I was in Gettysburg to go to the Boyd’s Bears store before it completely closes. On the way back, we needed to stop for a bite to eat, so I drove through the town of Gettysburg rather than around it on the highway. As we were passing the old visitor center, I spotted a marker with a distinctive blue-gray dull finish.
“That’s a zinker!” We pulled into a parking lot to do another swing by the monument and confirm that it wasn’t a trick of the light.
I have lost count of the number of times I have gone to Gettysburg. I have driven in and out of the old visitor’s center parking lot dozens of times, and yet, right by the one entrance, I had never noticed a rather short little zinker, even after I started seriously reading about monuments. I pulled into the empty parking lot for General Pickett’s Buffet, which is the way I would recommend locating this marker if you want to – it is on the corner at the entrance to the old visitor’s center directly across from General Pickett’s Buffet on Steinwehr Avenue.
I had read on some of the websites about the Monumental Bronze Company that, in addition to grave markers, they also had created some cities’ Civil War monuments, but I had never seen one.
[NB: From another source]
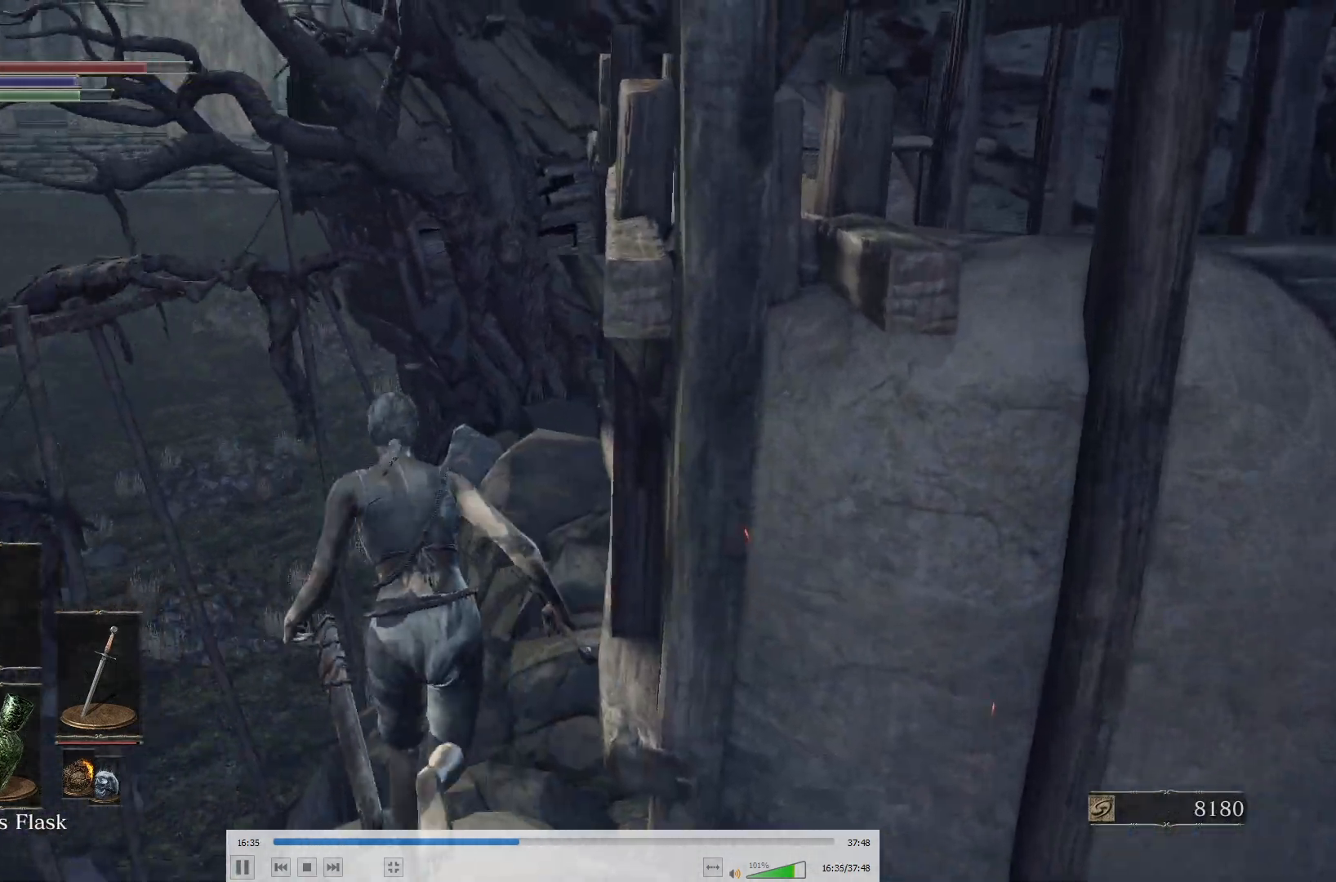
{"dt_ms": 500, "buttons": ["B"], "left_stick": "up", "right_stick": "center", "button_events": []}
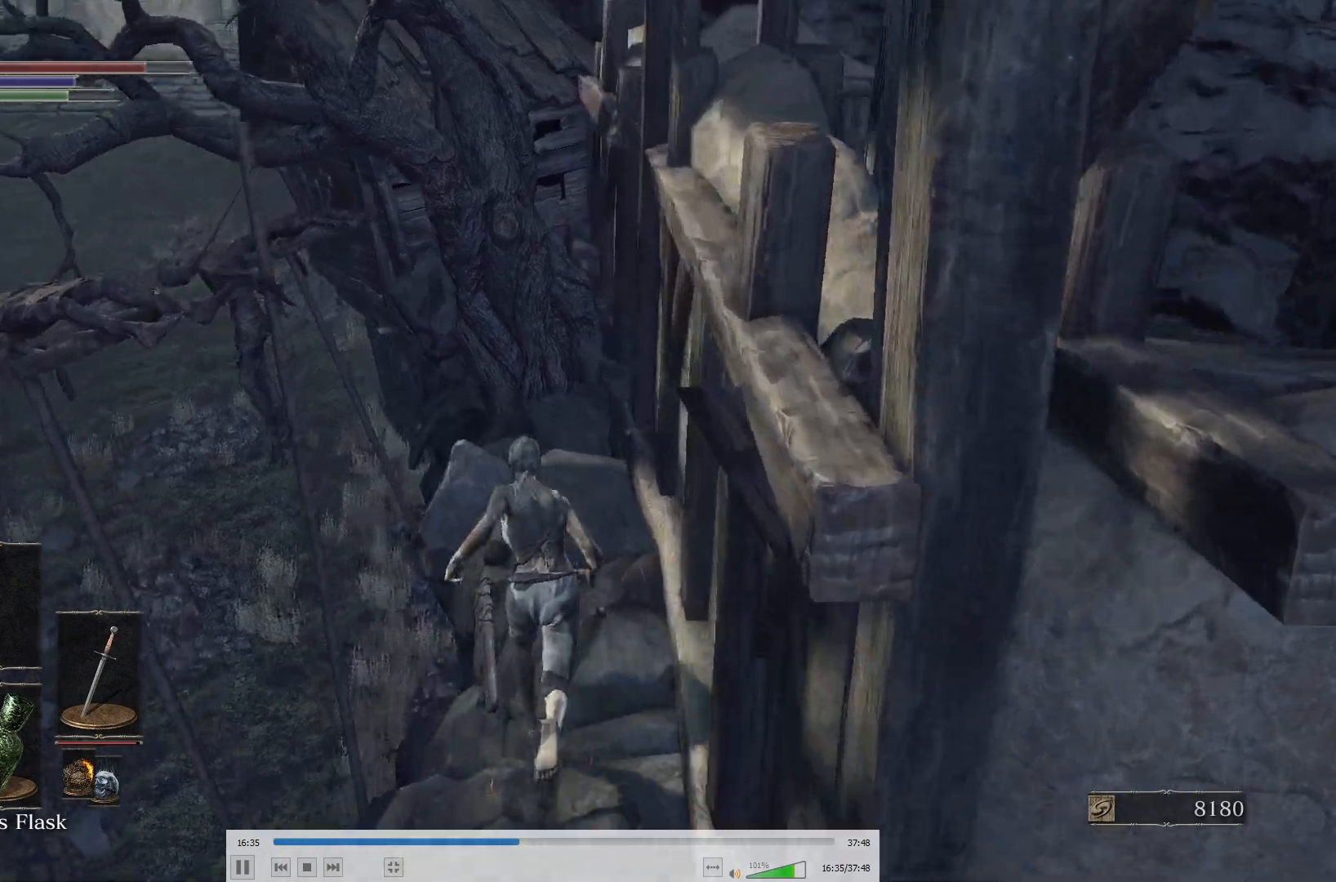
{"dt_ms": 500, "buttons": ["B"], "left_stick": "up-left", "right_stick": "center", "button_events": []}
And here in front of me was a zinker, about 8 feet high from my own current home state of Ohio. Instead of names and birth and death years for the deceased, the rectangular plaques at the base of the obelisk displayed details of the unit’s participation in the battle. War imagery like the symbol of the Second Corps and a cartridge box replaced funerary symbols. The flank markers, approximating the right and left terminals of the unit’s position, were also zinkers.